Across the afternoon, Maynard had spent time on the bench following a collision with Liam Ryan. The defender had also been tasked with manning the high-flyer, as well as his small forward partner, the aforementioned Rioli.
Despite supposedly offering very little across the contest in terms of offense, had Maynard been afforded the opportunity to milk valuable time from the clock, conservative estimations suggest that upwards of 20 seconds would have elapsed by the time the former Sandringham Dragon had found a teammate with his kick.
Had this next link in the chain also taken their time, then another identical block of time would naturally have expired.
But with Adam Simpson's infamous web in place, a long kick down the line would have almost certainly eventuated from here. If any of Collingwood's talls could have plucked a grab from this hypothetical kick, then the game would have been as good as done. If a stoppage were created, and the masses of both side's bodies were dragged towards it, the same outcome would have also appeared likely.
Even if Jeremy McGovern, once again, rose like a colossus, an identically flawless chain of possessions would need to be replicated, only this time with almost every player on the field clogging the southern side of the ground and the Eagles' route home,
Even though this theory is grounded in reality, a lot can still happen in two minutes.
However, if the final siren sounded with Collingwood ahead, then the complexion of the entire club would appear different, at least on a surface level.

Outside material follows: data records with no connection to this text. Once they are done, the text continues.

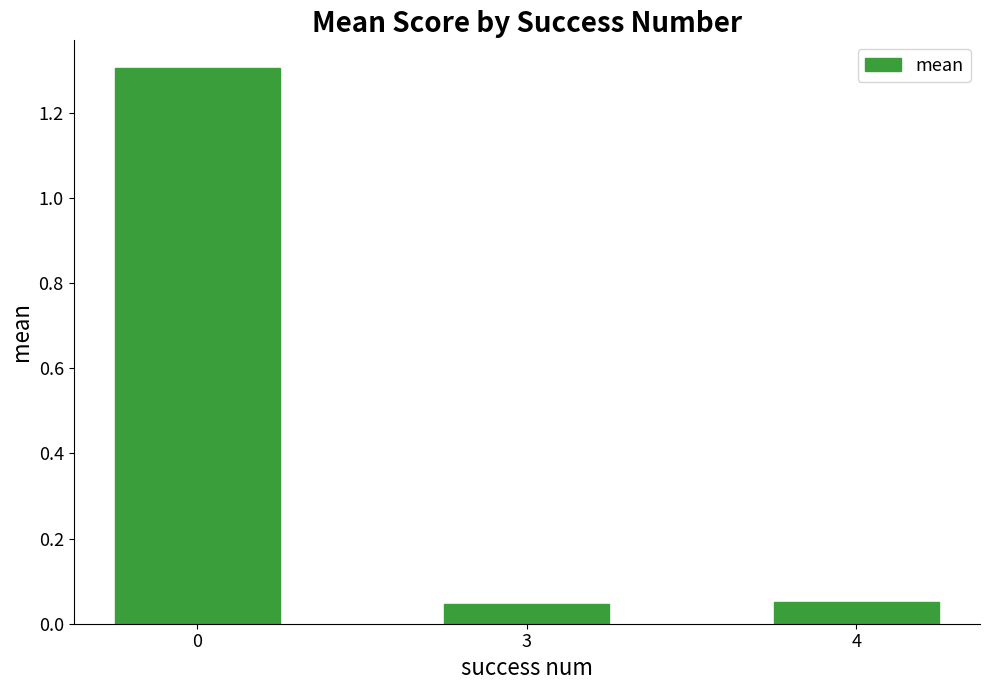

Is it true that the value at 0 is 0.5?

False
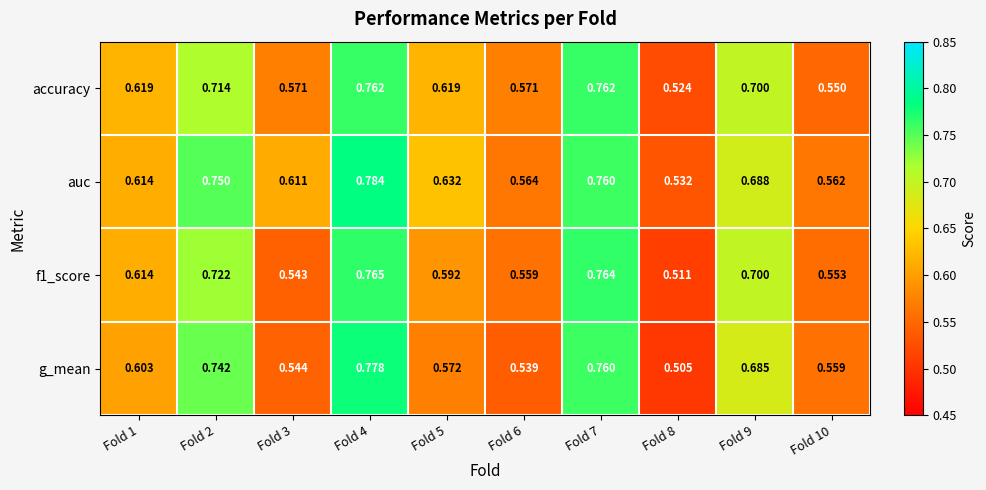

Which series has the largest total across all categories?

auc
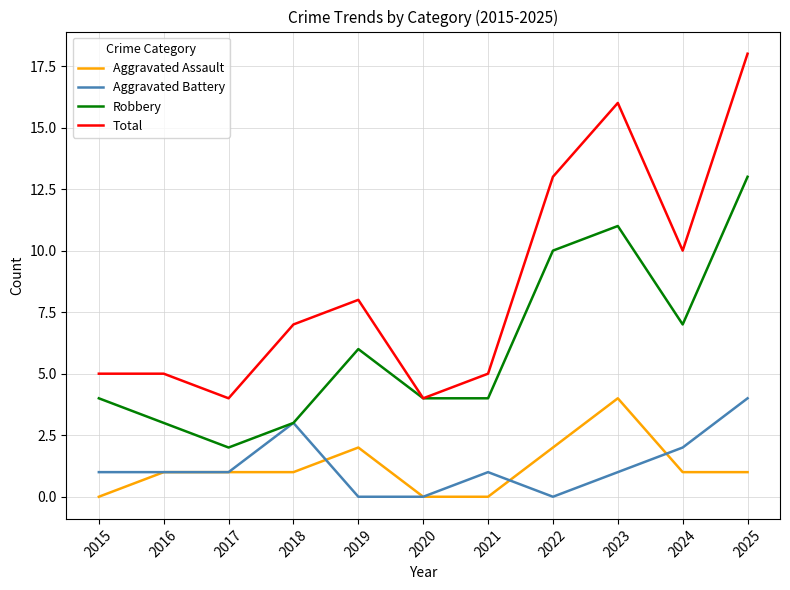

Which series has the largest range (max minus min)?

Total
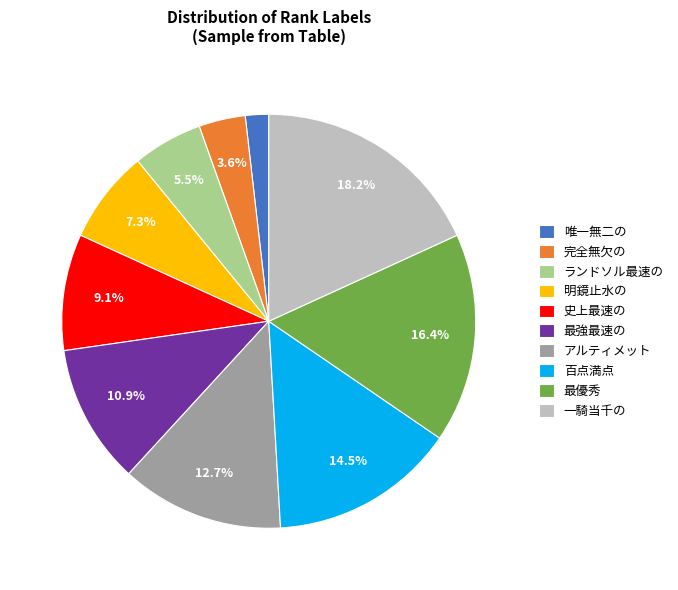

Rank the categories by value from highest to lowest.

一騎当千の, 最優秀, 百点満点, アルティメット, 最強最速の, 史上最速の, 明鏡止水の, ランドソル最速の, 完全無欠の, 唯一無二の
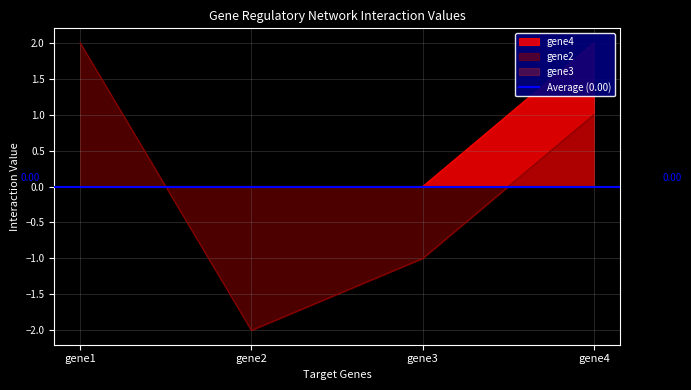

Which series has the largest range (max minus min)?

gene2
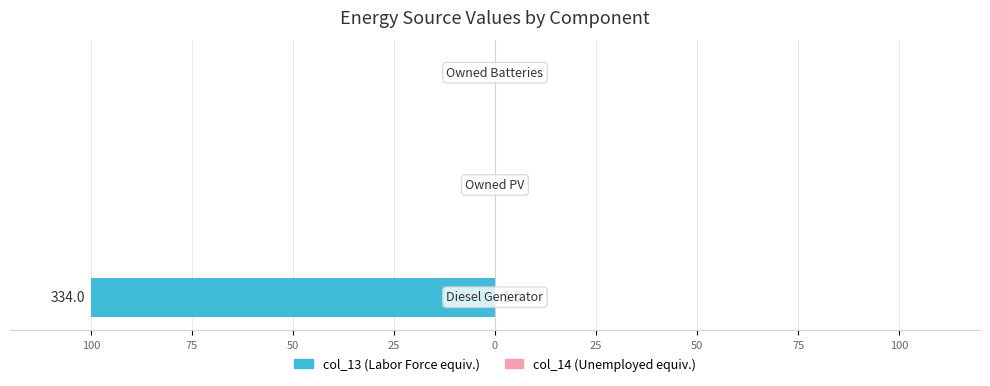

Reading left to right, transcribe all the data shown in this chart.

col_13 (In Labor Force equiv.): -100.0	0.0	0.0
col_14 (Unemployed equiv.): 0.3	0.0	0.0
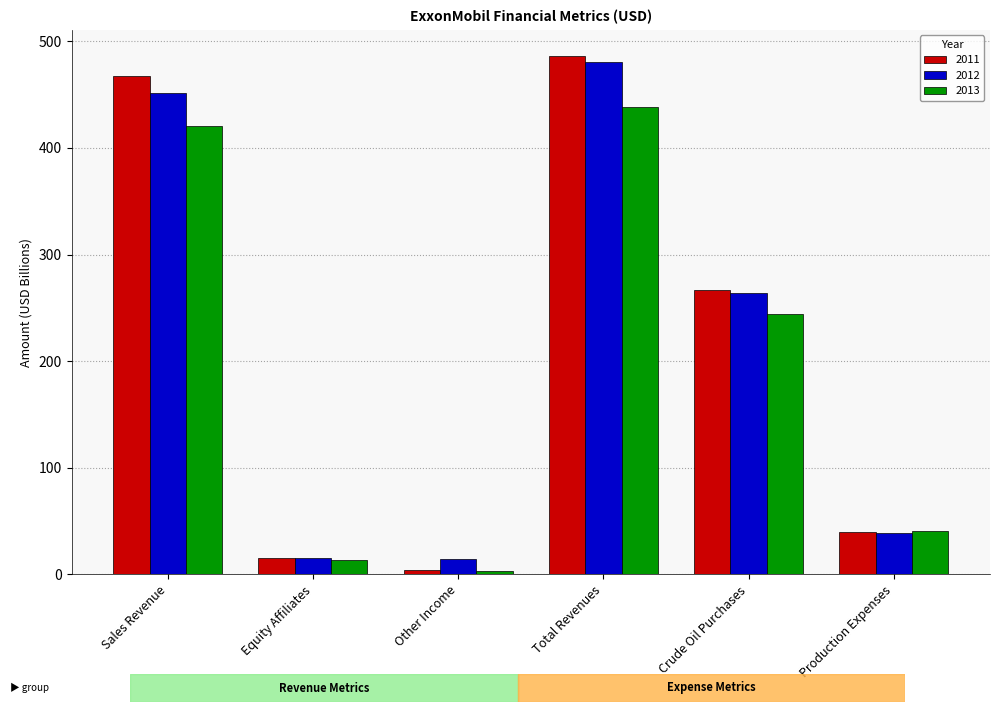

What position from the right is Crude Oil Purchases?

2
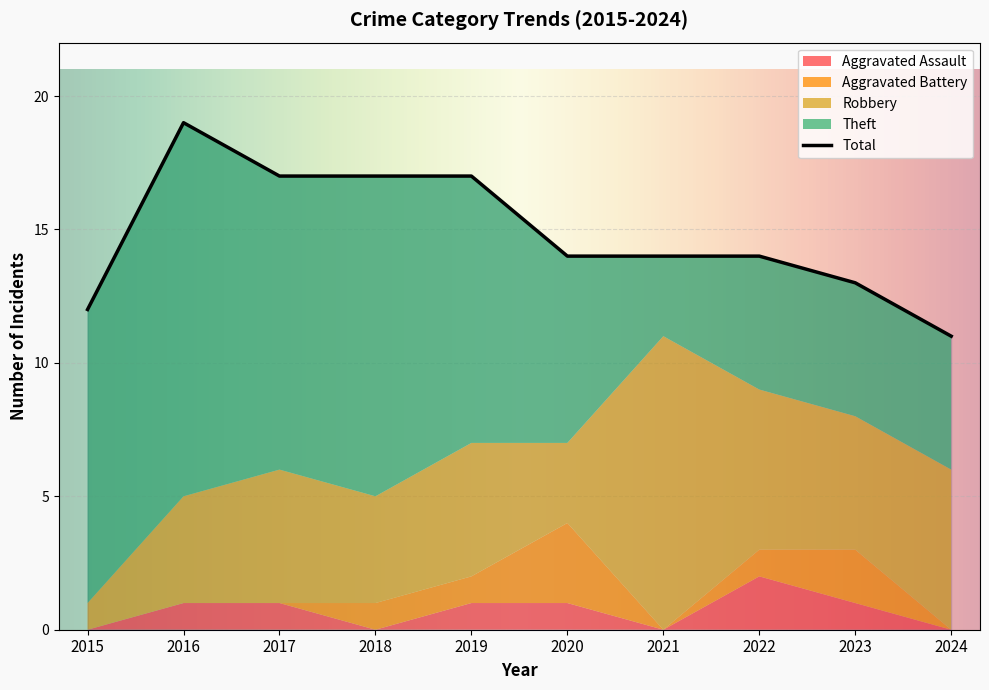

True or false: Aggravated Battery and Aggravated Assault cross at least once.

True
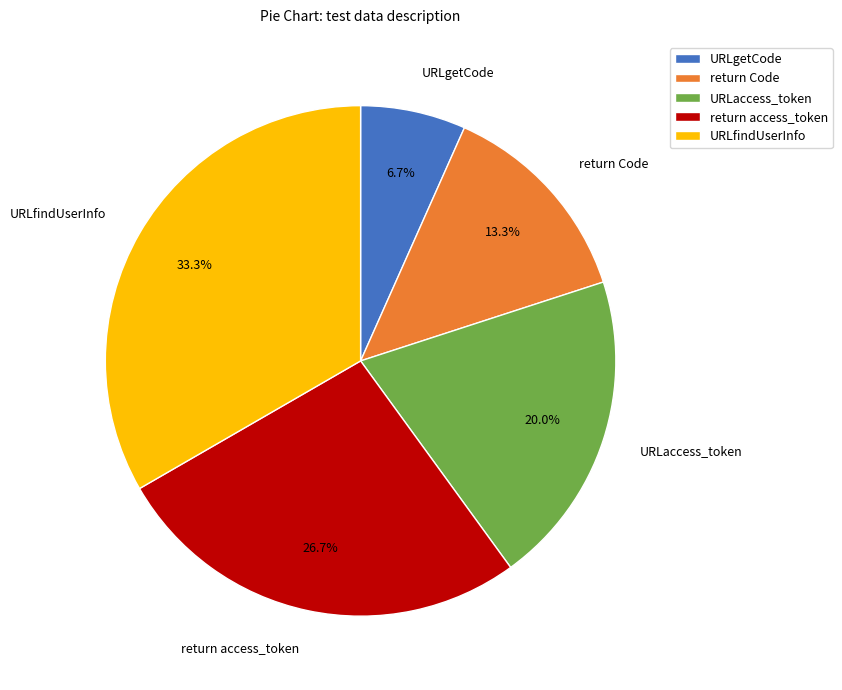

How many slices are in this pie chart?

5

Firstly, Nathan Buckley – possibly the most tortured champion the game has ever known – would have finally got his hands on the premiership trophy.
Yes, we're choosing not to count his assistant's role in 2010.
Furthermore, the club that opposition fans delight in destroying for their plethora of September slip-ups would have drawn level with arch-enemies Carlton and Essendon as the proud owners of 16 AFL/VFL flags.
In spite of these two positives, the silverware would not have stopped the ‘Do Better' review into the club's past of racial indiscretions.
As this delve would have gone on irrespective of any on-field success, then the current lay of the land would also be the point that we would find ourselves at in an alternative reality, a reality that sees them on the verge of a record-equalling premiership.